Pirates 5, Astros 3
by Mr. Happy
It was the worst of times; it was the worst of times. Last night’s game against the Pirates started off, well, rocky for young Dallas Keuchel when Starling Marte, leading off in his very first big league game, homered on the very first pitch that was thrown to him. I’m no stat hound, but I bet that is a first in big league history. The stat hounds in the FSH production truck found a guy back in 1922 who homered in his first big league ballgame while leading off the ballgame, but I don’t think that they even know whether it was on the first offering. I doubt that the statistics were that precise back then.
In any event, it’s already 1-0. After Walker flied out to Maxwell, Superman singles. Garrett Jones then lauches a two run jack to right field, and now it’s 3-0 with only one out, and apoplexy was brewing in the Game Zone. Keuchel would buckle down and retire the next two hitters to stop the barrage at 3-0. In the second inning, after walking Barajas to begin the inning, Barmes golfs one into the Crawford Boxes, and now it’s 5-0 with no outs in the top of the second inning. Cries of “uncle” could be heard from the partisan crowd of 16 brave souls who valiantly showed up for the game.
From here on though, Dallas Keuchel settled in and pitched pretty damn well, tossing in essence five straight scoreless frames before being removed for a pinch hitter in the bottom of the sixth inning. However, the Astros couldn’t scratch the tatted up wily old veteran A.J. Burnett, who threw seven innings of shutout ball. In the eighth inning, CJ led off with a chop shot into the Crawford Boxes, narrowing the gap to 5-1.

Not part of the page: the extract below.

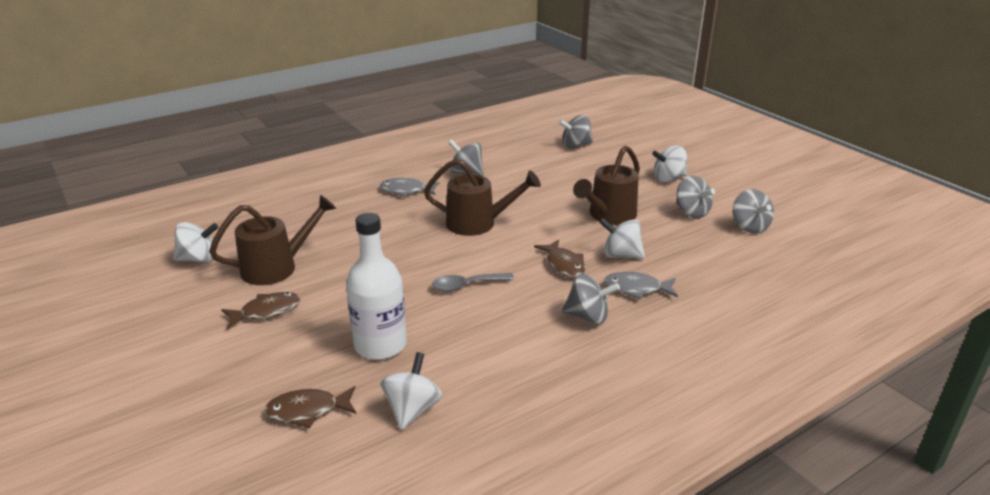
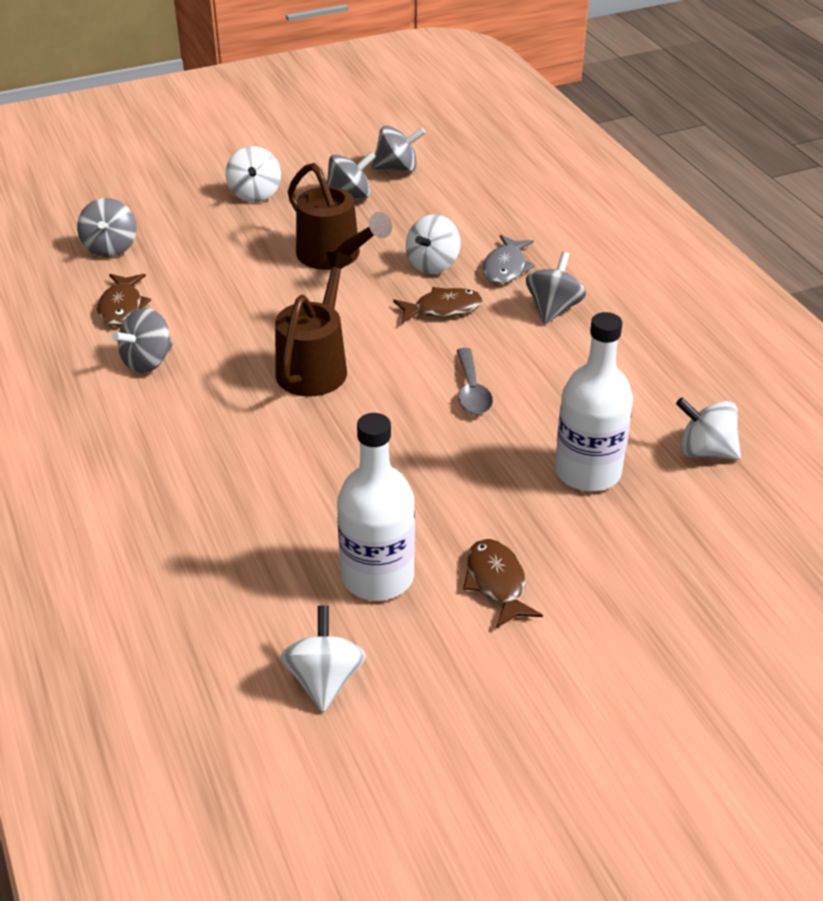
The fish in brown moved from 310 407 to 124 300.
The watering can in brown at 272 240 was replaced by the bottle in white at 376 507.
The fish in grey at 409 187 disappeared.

After Bogusevic grounded out to the right side for the umpteen thousandth time (even JD said that he was a league leader in ground balls), the surprise hitting Carlos Corporan took Burnett deep to right field, and now its 5-2. Hurdle has seen enough of Burnett, and he brings in Brad Lincoln who, after issuing a leadoff walk to Downsie and going 2-0 to Altuve, prompted a visit from pitching coach Ray Searage. Lincoln bore down and induced two ground ball outs to end the frame.
Fast forward to the bottom of the ninth, and it is still 5-2 as the bully tossed three scoreless frames in a row! The absolutely grotesque looking Joel Hanrahan is on to close it out. I figure that we’ve actually got a slim shot here because we touched him up for a blown save in Pittsburgh earlier this season. Maybe lightning would strike twice?
After retiring Maxwell on a bunt and nice play by Alvarez to nip the speedy Maxwell, the wild Hanrahan walks Moore. With JD at the dish, Hanrahan puts Barajas to some serious blocking work on a series of bounced heaters, one of which skipped far enough away to move Moore to second base. But JD strikes out. CJ then singles to left field, scoring Moore. Hanrahan uncorks another wild pitch in the dirt, and CJ takes second base. Was it going to happen again? Was Hanrahan imploding? However, Hanrahan had an ace up his sleeve, and it was the fact that he was facing Bogusevic, who obliged by striking out swinging to end the ball game.
The silver lining tonight? Do we have to? Okay. Despite allowing three home runs in a little over one inning, young Keuchel bowed his neck and threw five shutout frames. He even caught Superman looking once, striking out two in the ballgame, the other being Burnett. Keuchel doesn’t have “swing and miss” stuff. To the contrary. He has “swing and hit hard” stuff. The bully tossed three scoreless frames, which rarely happens these days. And the hitters scored three runs late to make it respectable and close enough to bring in the closer. In any event, it was the tenth loss in a row by the score of 5-3.
The record since the 22-23 start, you ask? A stellarly dreadful 12-43, since last night was the 100th game of the season. I heard somewhere but haven’t verified that the club is 2-25 in the last 27 games. However, that wouldn’t surprise me. Come on back to the Game Zone tonight to see what the fine discussion there is all about. It can be literary, with haiku poetry. Or a discussion of existential philosophy. Jeff Karstens goes tonight for the Buccos, and the Good Guys send Jordan Lyles to the
sacrificial altar bump. The over-under on longballs tonight for young Lyles is two.